Family members are an important part of cancer care. Like the patient, they have changing needs. It’s common for family members to become overwhelmed by the extra responsibilities placed upon them. Many find it hard to care for a sick relative while trying to handle other obligations, such as work, household duties, and caring for other family members. Uncertainty about how to help their loved one with medical situations, inadequate social support, and emotions such as worry and fear can also add to caregiver stress.These challenges can compromise caregivers’ own health. Palliative care specialists can help families and friends cope and give them the support they need.
- Practical needs.
Palliative care specialists can also assist with financial and legal worries, insurance questions, and employment concerns. Discussing the goals of care is also an important component of palliative care. This includes talking about advance directives and facilitating communication among family member, caregivers, and members of the oncology care team.
Hospice is a special type of care in which medical, psychological, and spiritual support are given to patients and their loved ones when cancer therapies can no longer control the disease. The goal of hospice is to help you live each day to the fullest by making you as comfortable and as symptom-free as possible. Choosing hospice care doesn’t mean that you’ve given up. It means that the treatment goals are different at this point. It also doesn’t mean that you, your family, or your health care team are giving up hope. Instead, hospice care means you are changing what you hope for.
Hospice care most often takes place at home, but it can also be provided in special in-patient facilities, hospitals, and nursing homes. It can also take place along with professional home care if necessary. Hospice services may include:
- Doctor and nursing services
- Medical supplies and equipment
- Drugs for managing cancer-related symptoms and pain
- Short-term inpatient care
- Volunteers to give caregivers a break
- Counseling and spiritual care
- Social work services
- Grief counseling and support
Hospice professionals and volunteers are specially trained.
They are dedicated to supporting the emotional needs of both patients and their families, and are trained to deal with medical symptoms. The goal of hospice care is to neither hasten nor postpone death. If your condition improves or the cancer goes into remission, hospice care can be stopped and active treatment may resume.
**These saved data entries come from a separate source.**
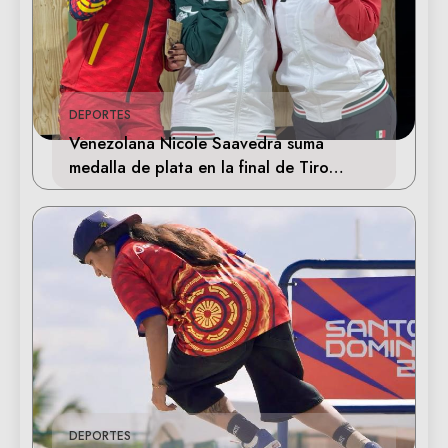
DEPORTES
Venezolana Nicole Saavedra suma
medalla de plata en la final de Tiro
Deportivo
DEPORTES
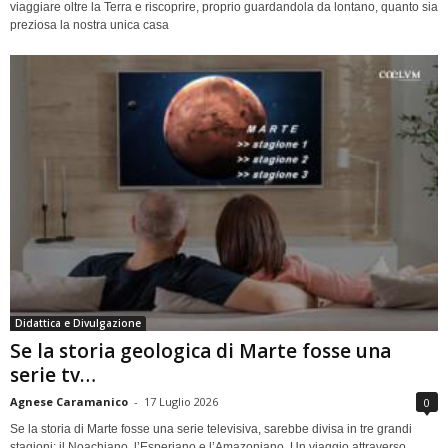
viaggiare oltre la Terra e riscoprire, proprio guardandola da lontano, quanto sia
preziosa la nostra unica casa
Didattica e Divulgazione
Se la storia geologica di Marte fosse una
serie tv…
Agnese Caramanico
-
17 Luglio 2026
0
Se la storia di Marte fosse una serie televisiva, sarebbe divisa in tre grandi
stagioni: il Noachiano, l’Esperiano e l’Amazoniano. Un viaggio attraverso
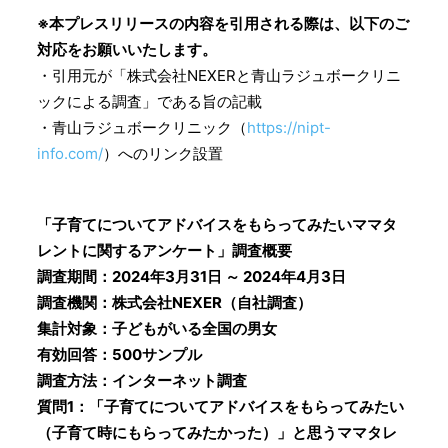
※本プレスリリースの内容を引用される際は、以下のご
対応をお願いいたします。
・引用元が「株式会社NEXERと青山ラジュボークリニ
ックによる調査」である旨の記載
・青山ラジュボークリニック（
https://nipt-
info.com/
）へのリンク設置
「子育てについてアドバイスをもらってみたいママタ
レントに関するアンケート」調査概要
調査期間：2024年3月31日 ～ 2024年4月3日
調査機関：株式会社NEXER（自社調査）
集計対象：子どもがいる全国の男女
有効回答：500サンプル
調査方法：インターネット調査
質問1：「子育てについてアドバイスをもらってみたい
（子育て時にもらってみたかった）」と思うママタレ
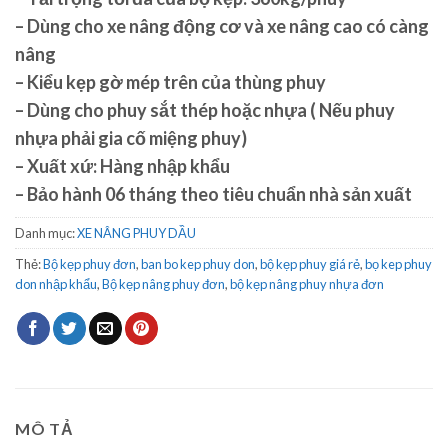
– Dùng cho xe nâng động cơ và xe nâng cao có càng
nâng
– Kiểu kẹp gờ mép trên của thùng phuy
– Dùng cho phuy sắt thép hoặc nhựa ( Nếu phuy
nhựa phải gia cố miệng phuy)
– Xuất xứ: Hàng nhập khẩu
– Bảo hành 06 tháng theo tiêu chuẩn nhà sản xuất
Danh mục:
XE NÂNG PHUY DẦU
Thẻ:
Bộ kẹp phuy đơn
,
ban bo kep phuy don
,
bộ kẹp phuy giá rẻ
,
bọ kep phuy
don nhập khẩu
,
Bộ kẹp nâng phuy đơn
,
bộ kẹp nâng phuy nhựa đơn
MÔ TẢ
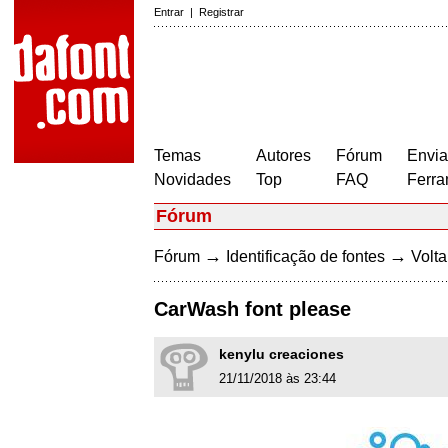
Entrar
|
Registrar
Temas
Autores
Fórum
Envia
Novidades
Top
FAQ
Ferra
Fórum
→
→
Fórum
Identificação de fontes
Volta
CarWash font please
kenylu creaciones
21/11/2018 às 23:44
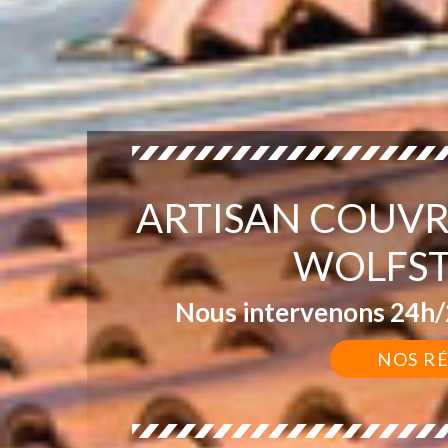
ARTISAN COUVR
WOLFST
Nous intervenons 24h/2
NOS R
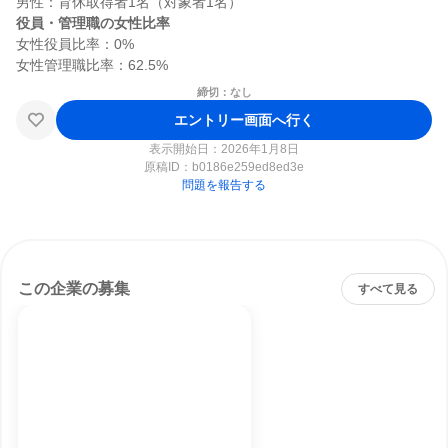
役員・管理職の女性比率
女性役員比率：0%

締切：なし
エントリー画面へ行く
表示開始日：2026年1月8日
原稿ID：
b0186e259ed8ed3e
問題を報告する
この企業の募集
すべて見る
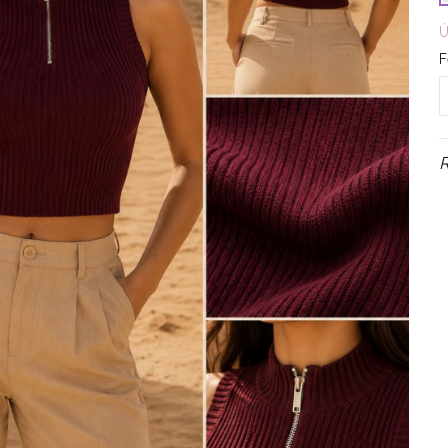
Ú
F
R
Hospice can provide support for months.
Even though many people believe that hospice is only available in the last days or weeks of life, it can provide support for months. Many people have said that they wished hospice care had begun earlier. They were surprised by the expert care and understanding that they got from hospice caregivers.
Contact your doctor or nurse to get information if Hospice care is available near you.
What is the difference between palliative care and hospice?
Whereas palliative can begin at any point along the cancer care continuum, hospice care begins when curative treatment is no longer the goal of care and the sole focus is quality of life.
Palliative care can help patients and their loved ones make the transition from treatment meant to cure or control the disease to hospice care by:
- preparing them for physical changes that may occur near the end of life
- helping them cope with the different thoughts and emotional issues that arise
- providing support for family members
Patients with advanced cancer may be offered the option to participate in clinical trials. These trials are designed to look at the safety of a new treatment.
The chance that the new treatment will benefit a patient in such a trial is low, but some patients join these trials because they have hope that the treatment may help slow the growth of their cancer. Another reason may be that they want to benefit future patients by taking part in a trial.
Clinical trials have both benefits and risks. Your doctor and the study doctors should fully explain these before you decide to join a trial.